Charlotte was silent too, gazing out at the passing countryside through weary eyes and seeing only New Zealand, as she wondered if Chloe was still there. She felt sure she must be, but where exactly, and for how long? Who would bring her back when the time came, unless by some miracle it was decided she should remain with the family she knew and loved? It might be hard for her at first without Charlotte, but she’d have Nanna and Auntie Shelley and Danni. She could carry on going to Aroha where she’d settled in so well. She’d be able to bake cakes for her birthday and ride her new bike and play with her puppy. She could make wishes and practise her jump-off and dance on the beach for pipis.

Oh God, oh God, oh God
. Why, for the sake of one tiny innocent girl, couldn’t it just happen?

Would Dean Valley send a social worker to collect her, or would someone from New Zealand escort her back? Just please God don’t let it be a man, especially if he was going to call her Ottilie. The dread of it lurched sickeningly inside her. Chloe wouldn’t be able to handle that. It would send her spiralling back into a place of anguish and terror.

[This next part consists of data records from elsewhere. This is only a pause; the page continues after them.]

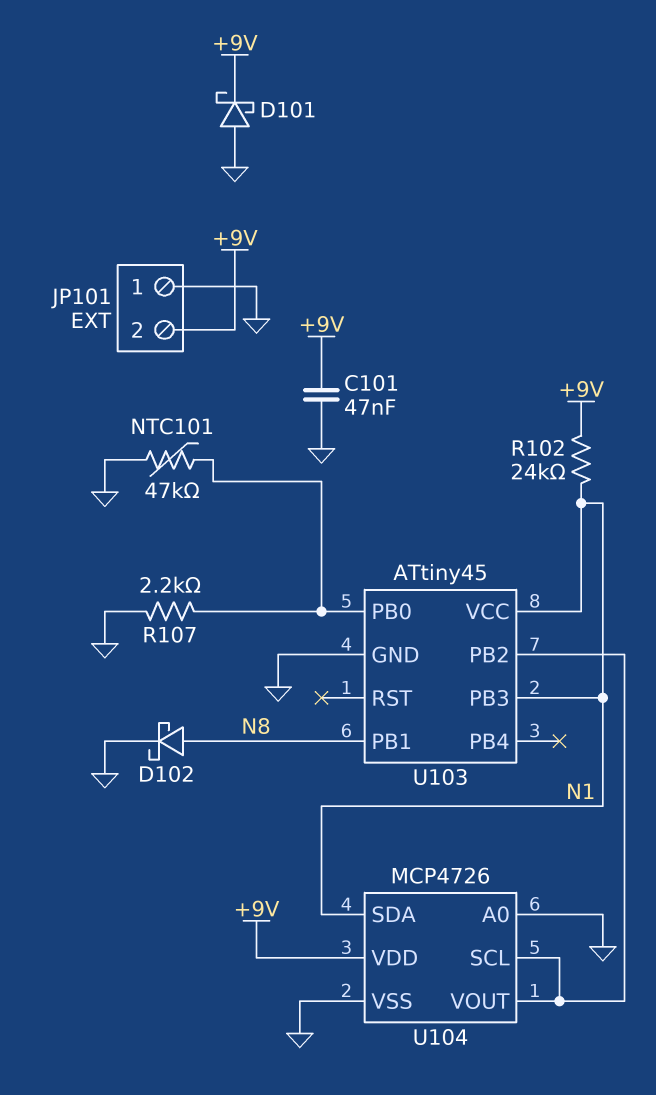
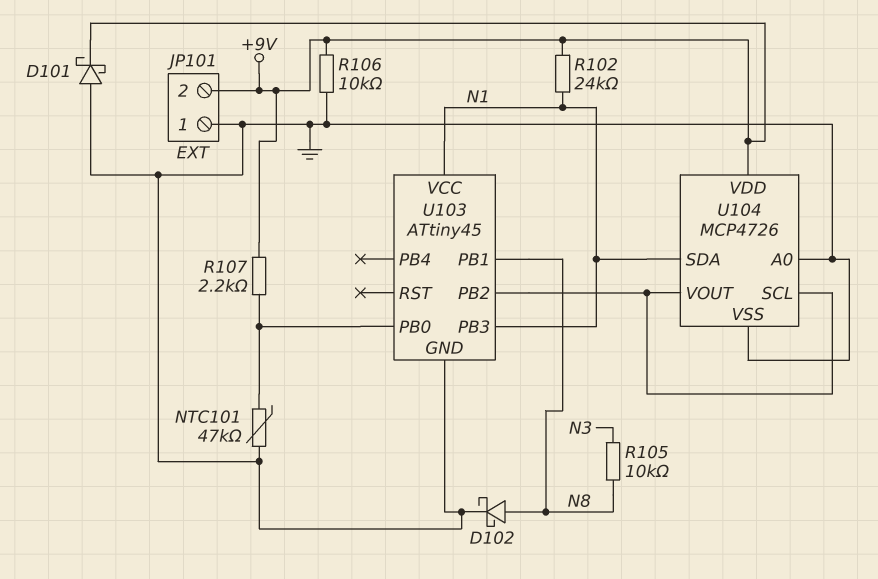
C101: 47nF (+9V, GND) -> none
R105: none -> 10k (N3, N8)
R106: none -> 10k (+9V, GND)
R107: 2.2k (GND, U103/PB0) -> 2.2k (+9V, U103/PB0)

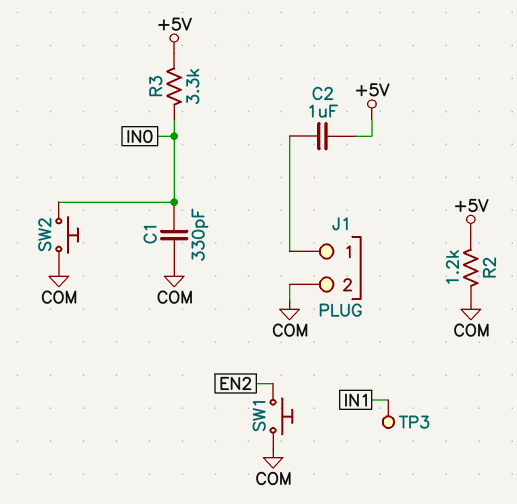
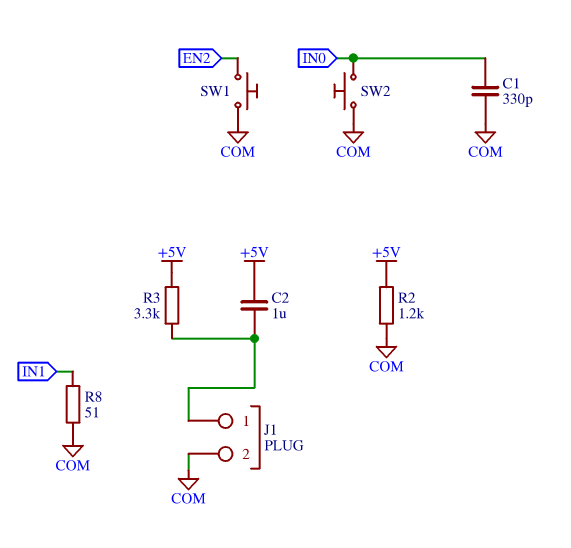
R3: 3.3k (+5V, IN0) -> 3.3k (+5V, J1/1)
R8: none -> 51 (COM, IN1)
TP3: test point (IN1) -> none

She had to stop tormenting herself like this, somehow shut down her mind or at least force it to go elsewhere. Yet how could she, when not to worry about Chloe would be like abandoning her all over again?

You have to try, Charlotte,
she told herself firmly.
For the sake of your own sanity you have to rein in your fear and take one step at a time.
How often had she given that advice to parents of children in her caseload? More often than she could remember; never had she imagined giving it to herself. Now she knew how easy it was to say, and how very hard to follow.

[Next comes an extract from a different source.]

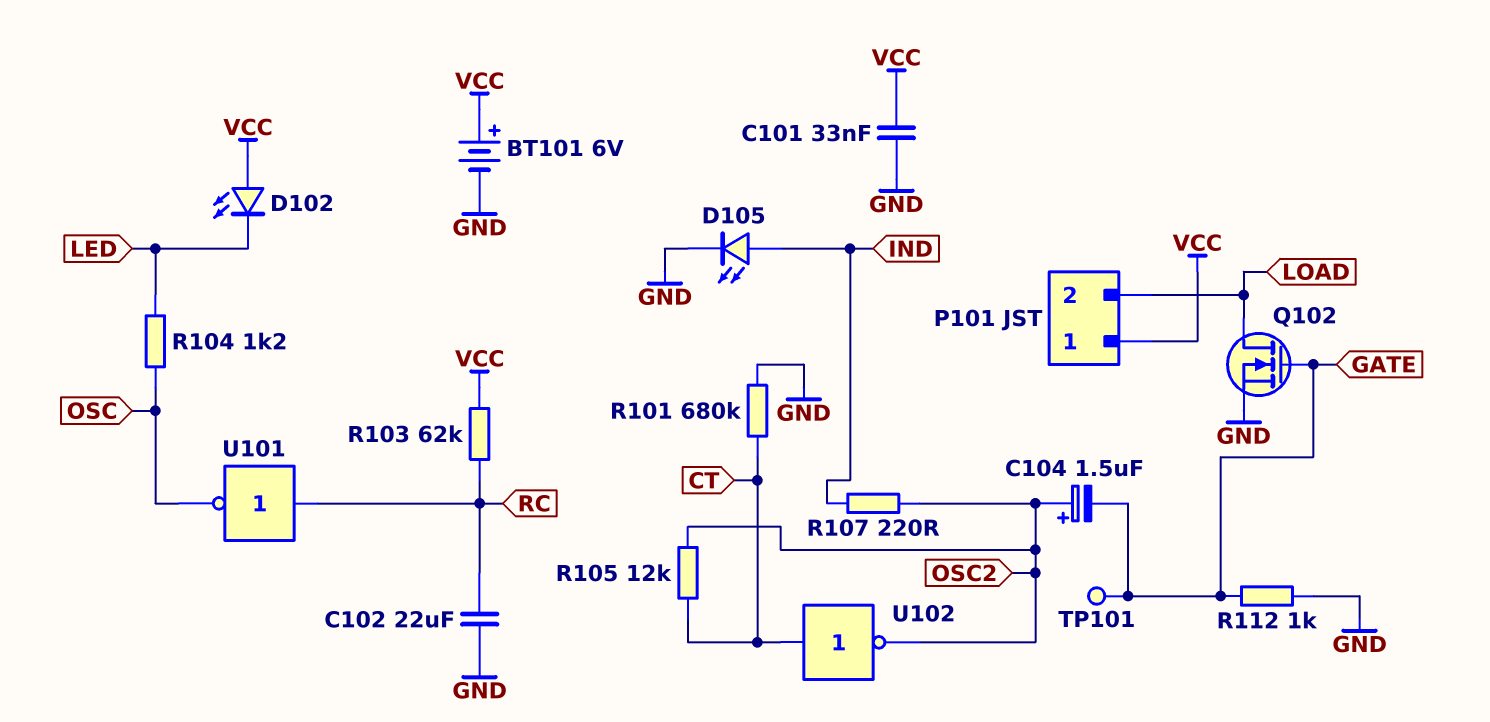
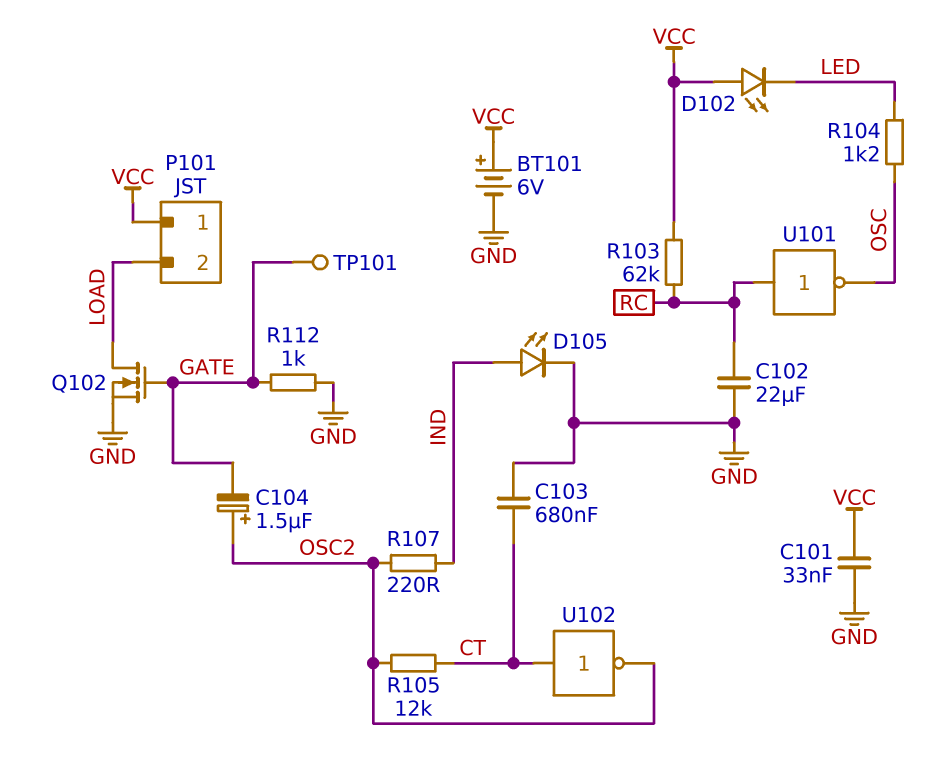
C103: none -> 680nF (CT, GND)
R101: 680k (CT, GND) -> none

She hadn’t expected it to be so sunny here in England, so eagerly springlike, as though the whole landscape was pausing before an exuberant burst into bloom. She used to love days like this when she’d lived here; they’d filled her with such hope and anticipation, a feeling that it was nothing but good to be alive. Today the sunshine seemed to mock her, and knowing what she was facing in the hours, weeks, months to come it was impossible to generate even the merest flicker of cheer, no matter how beautiful her surroundings.

As they turned into the Leigh Delamere services she remembered the time she’d stopped here once with her ex-boyfriend, Jason. She wondered what he was doing now, if he’d seen the news and what he was thinking of her if he had.

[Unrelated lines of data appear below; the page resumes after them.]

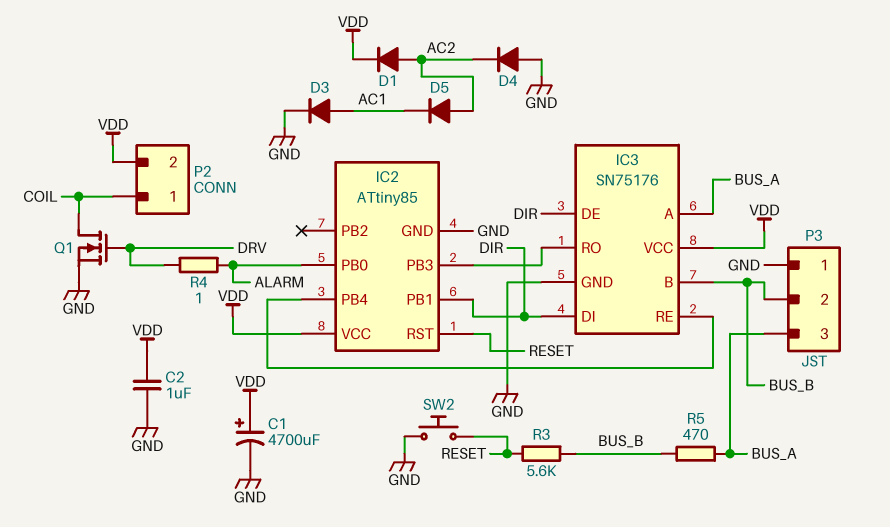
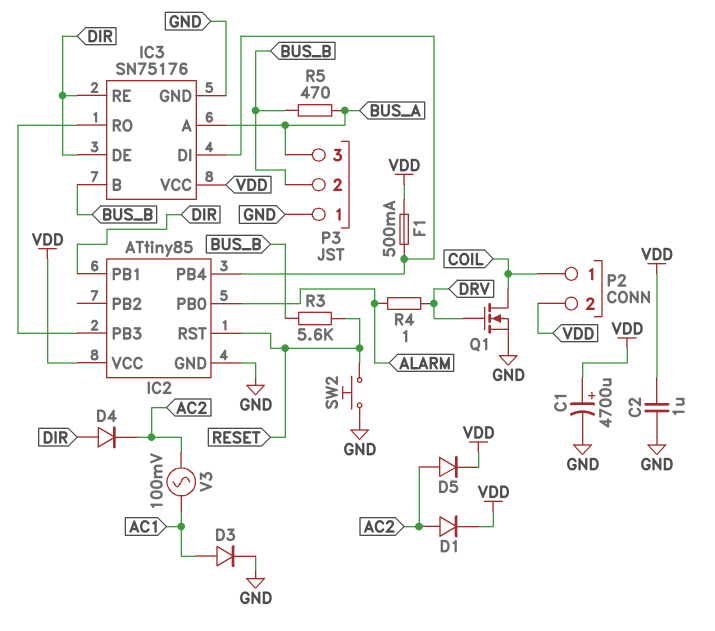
D4: diode (A GND, K AC2) -> diode (A DIR, K AC2)
D5: diode (A AC2, K AC1) -> diode (A AC2, K VDD)
F1: none -> 500mA (IC2/PB4, VDD)
IC3 pin DI: DIR -> IC2/PB4
IC3 pin RE: IC2/PB4 -> DIR
V3: none -> AC 100mV (AC1, AC2)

It didn’t matter. Nothing did apart from Chloe – and how she, Charlotte, was going to survive being sent to prison.

It might not come to that,
she told herself forcefully. There was still a long way to go, and in that time anything could happen.

Like what? You stole a child, lied to the police, deceived your friends and colleagues . . .
There was no escaping what she’d done; the guilt, the shame of it was all over her, and yet she only had to think of Chloe’s laughter and spirited little dances, her big eyes gazing up at her full of love and an eagerness to learn, or to please, to know that she’d do it all over again.

‘Do you need the toilet?’ Karen Potter asked over her shoulder.

‘No,’ Charlotte answered. ‘I’m fine.’

Seeming satisfied with that, Potter returned to whatever she was doing on her phone while Darren Wild got out of the car to fill up with petrol.

Charlotte wondered what Karen Potter’s home life was like. Was she married, a mother, a carer for an elderly father? She couldn’t imagine ever getting into conversation with the woman, or certainly not in a friendly way, but that was hardly surprising. She, Charlotte, wouldn’t be the Dean Valley force’s favourite person right now, given what fools she’d made of them over Chloe’s disappearance. No doubt they were getting a rough ride of it in the press and none of them would be enjoying that, DCI Gould least of all.